━━ DATA FOR THIS TASK ━━

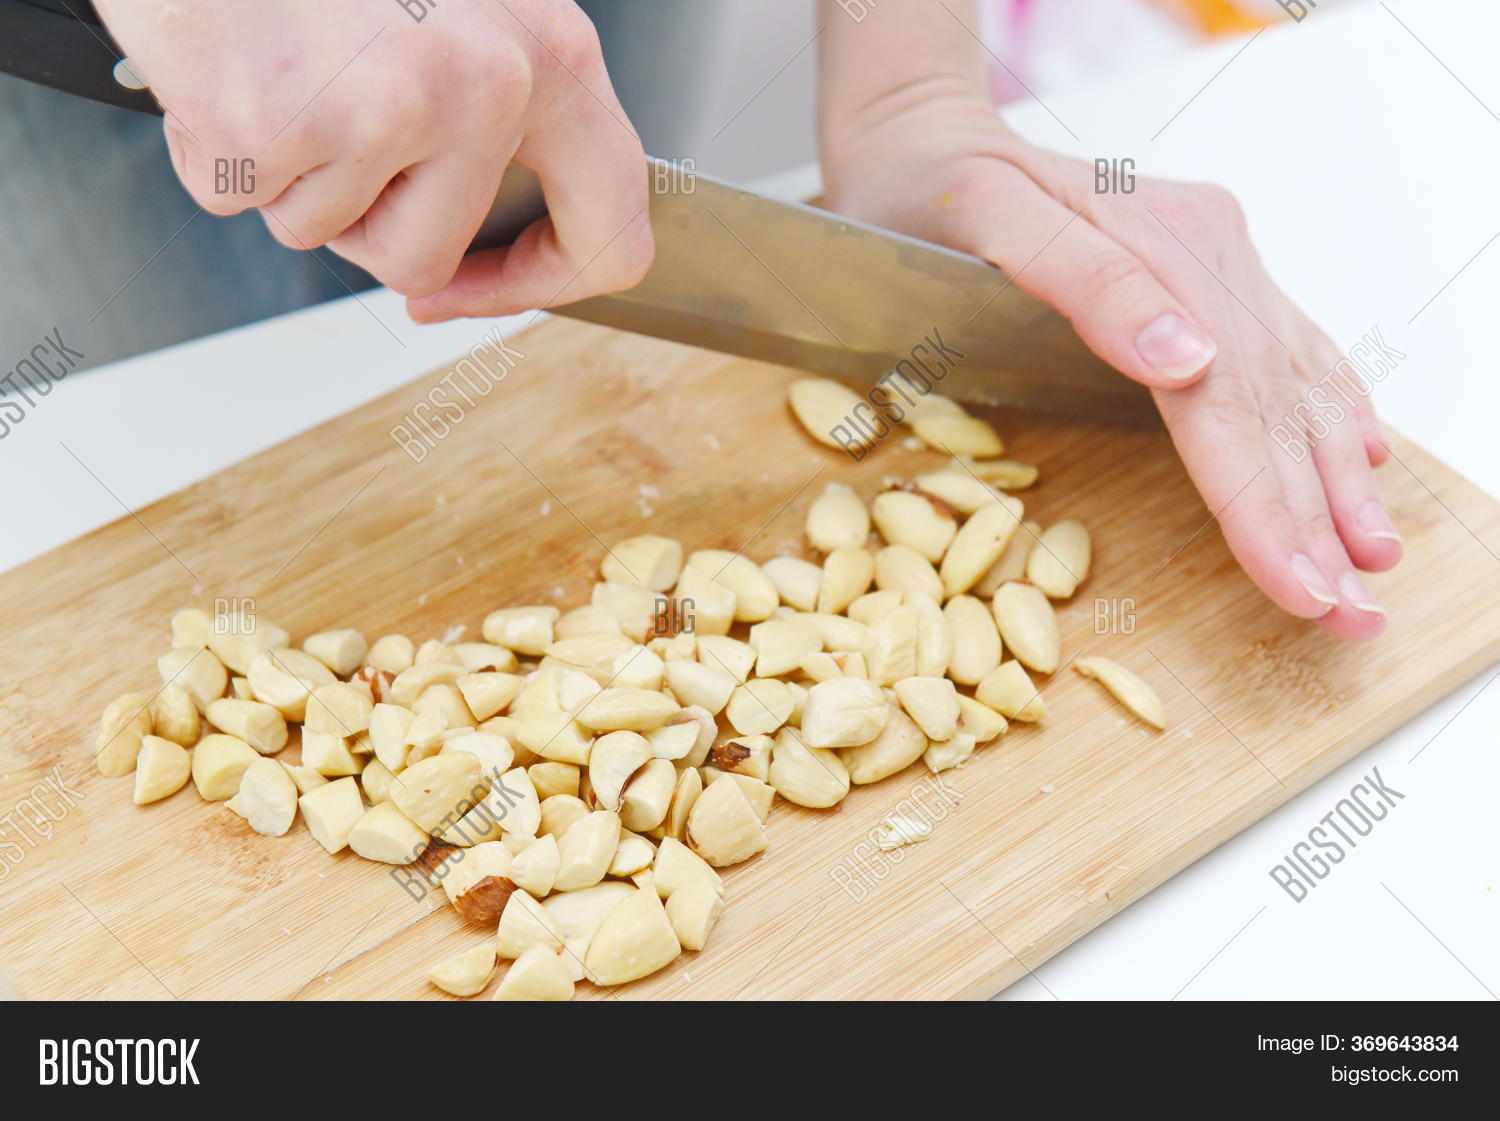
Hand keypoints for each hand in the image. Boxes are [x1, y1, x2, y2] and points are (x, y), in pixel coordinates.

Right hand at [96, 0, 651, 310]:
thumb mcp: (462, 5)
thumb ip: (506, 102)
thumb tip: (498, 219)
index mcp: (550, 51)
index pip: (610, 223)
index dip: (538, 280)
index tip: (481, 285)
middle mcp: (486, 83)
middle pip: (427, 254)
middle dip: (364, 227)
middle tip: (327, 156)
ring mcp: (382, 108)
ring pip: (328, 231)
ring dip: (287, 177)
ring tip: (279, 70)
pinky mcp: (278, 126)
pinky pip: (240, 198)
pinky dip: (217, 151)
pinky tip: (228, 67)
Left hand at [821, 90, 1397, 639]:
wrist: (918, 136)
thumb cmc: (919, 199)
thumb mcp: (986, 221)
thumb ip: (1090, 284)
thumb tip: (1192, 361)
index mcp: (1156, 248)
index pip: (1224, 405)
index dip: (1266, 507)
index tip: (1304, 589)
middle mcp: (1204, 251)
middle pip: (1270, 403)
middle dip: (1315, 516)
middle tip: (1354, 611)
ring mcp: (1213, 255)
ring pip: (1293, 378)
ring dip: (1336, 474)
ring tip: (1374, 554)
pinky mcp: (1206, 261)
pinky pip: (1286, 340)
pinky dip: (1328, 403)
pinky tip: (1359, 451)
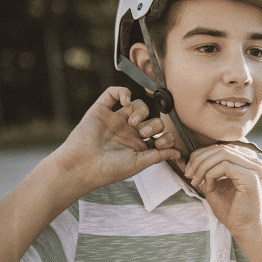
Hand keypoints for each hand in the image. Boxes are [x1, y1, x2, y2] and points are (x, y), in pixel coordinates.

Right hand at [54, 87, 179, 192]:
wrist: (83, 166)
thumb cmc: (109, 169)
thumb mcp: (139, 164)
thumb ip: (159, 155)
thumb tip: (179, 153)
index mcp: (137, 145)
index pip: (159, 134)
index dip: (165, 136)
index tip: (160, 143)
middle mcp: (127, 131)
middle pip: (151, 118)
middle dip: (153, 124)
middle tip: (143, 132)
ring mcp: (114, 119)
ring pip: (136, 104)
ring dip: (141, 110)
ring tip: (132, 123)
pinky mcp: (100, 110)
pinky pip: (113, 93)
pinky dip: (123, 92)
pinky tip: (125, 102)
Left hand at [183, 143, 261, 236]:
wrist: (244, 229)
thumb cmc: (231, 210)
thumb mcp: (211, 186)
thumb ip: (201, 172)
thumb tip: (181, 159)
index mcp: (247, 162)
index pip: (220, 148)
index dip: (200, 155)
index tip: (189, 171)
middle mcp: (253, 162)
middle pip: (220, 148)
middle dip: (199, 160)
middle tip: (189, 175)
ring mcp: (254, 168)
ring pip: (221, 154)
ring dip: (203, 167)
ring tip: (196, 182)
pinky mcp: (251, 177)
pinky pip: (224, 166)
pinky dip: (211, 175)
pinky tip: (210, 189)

━━━
━━ DATA FOR THIS TASK ━━

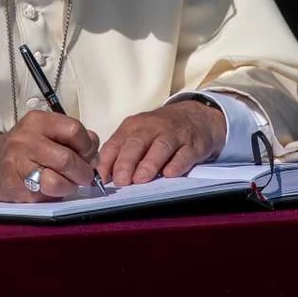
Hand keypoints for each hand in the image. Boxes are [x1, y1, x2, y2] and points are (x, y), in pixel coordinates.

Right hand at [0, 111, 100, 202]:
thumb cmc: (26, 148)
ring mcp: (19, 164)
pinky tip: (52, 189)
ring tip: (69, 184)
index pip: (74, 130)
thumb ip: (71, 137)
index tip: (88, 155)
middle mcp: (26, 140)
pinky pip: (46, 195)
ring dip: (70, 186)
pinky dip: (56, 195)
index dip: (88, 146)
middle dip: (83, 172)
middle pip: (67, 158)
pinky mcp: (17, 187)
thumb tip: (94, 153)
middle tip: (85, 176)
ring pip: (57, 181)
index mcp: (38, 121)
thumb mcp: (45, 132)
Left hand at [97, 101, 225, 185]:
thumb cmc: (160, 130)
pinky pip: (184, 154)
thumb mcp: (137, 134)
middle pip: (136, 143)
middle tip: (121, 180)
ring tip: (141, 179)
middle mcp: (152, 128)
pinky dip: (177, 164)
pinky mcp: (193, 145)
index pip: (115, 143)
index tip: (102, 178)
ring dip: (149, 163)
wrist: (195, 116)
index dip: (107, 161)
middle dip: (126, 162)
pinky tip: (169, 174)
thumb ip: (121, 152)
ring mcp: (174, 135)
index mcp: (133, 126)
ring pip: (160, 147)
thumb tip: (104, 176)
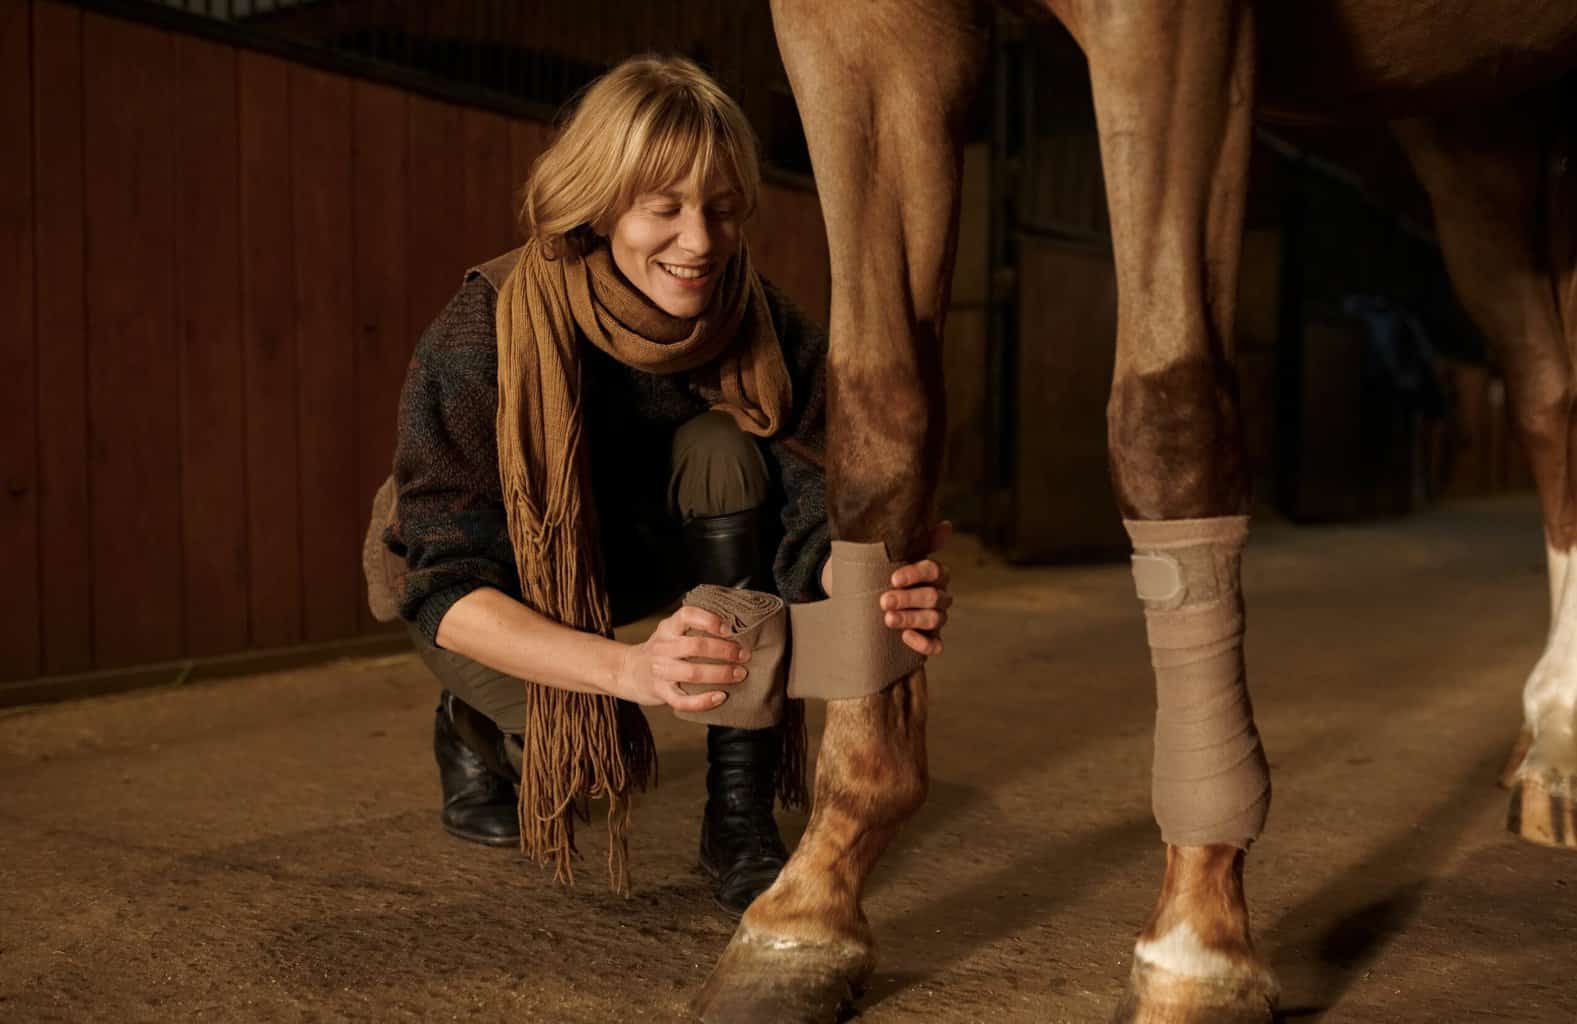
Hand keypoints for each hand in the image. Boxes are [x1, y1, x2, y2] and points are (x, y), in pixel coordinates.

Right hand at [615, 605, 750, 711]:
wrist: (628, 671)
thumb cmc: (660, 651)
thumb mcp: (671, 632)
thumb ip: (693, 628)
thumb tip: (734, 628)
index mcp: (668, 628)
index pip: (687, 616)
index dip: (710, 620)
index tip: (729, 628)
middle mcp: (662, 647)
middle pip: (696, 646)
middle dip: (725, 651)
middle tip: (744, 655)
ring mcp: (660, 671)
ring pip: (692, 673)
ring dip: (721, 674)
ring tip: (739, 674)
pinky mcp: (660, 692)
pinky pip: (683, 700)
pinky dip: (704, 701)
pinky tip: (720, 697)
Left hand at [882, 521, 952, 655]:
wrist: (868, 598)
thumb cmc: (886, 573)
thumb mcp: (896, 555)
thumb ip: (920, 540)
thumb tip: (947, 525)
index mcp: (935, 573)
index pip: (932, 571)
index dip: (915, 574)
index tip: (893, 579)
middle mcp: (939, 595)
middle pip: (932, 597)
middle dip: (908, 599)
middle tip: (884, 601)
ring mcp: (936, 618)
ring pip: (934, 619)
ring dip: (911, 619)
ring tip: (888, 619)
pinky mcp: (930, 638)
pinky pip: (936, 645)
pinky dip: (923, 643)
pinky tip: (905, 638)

━━━

→ ACTIVITY
Transcribe the records above from the line holding "middle pip: (220, 148)" down to the line holding "pinky tip: (210, 189)", inclusive, without adding anything.

→ ANSWER SECTION
middle pip: (220, 148)
middle dip: (199, 160)
middle tip: (189, 175)
ring mcp: (254, 168)
ring pip: (221, 154)
ring dip: (203, 167)
ring tip: (196, 182)
pinky mcp: (251, 177)
pinky pip: (224, 166)
pinky dip: (211, 175)
pinky tip: (210, 189)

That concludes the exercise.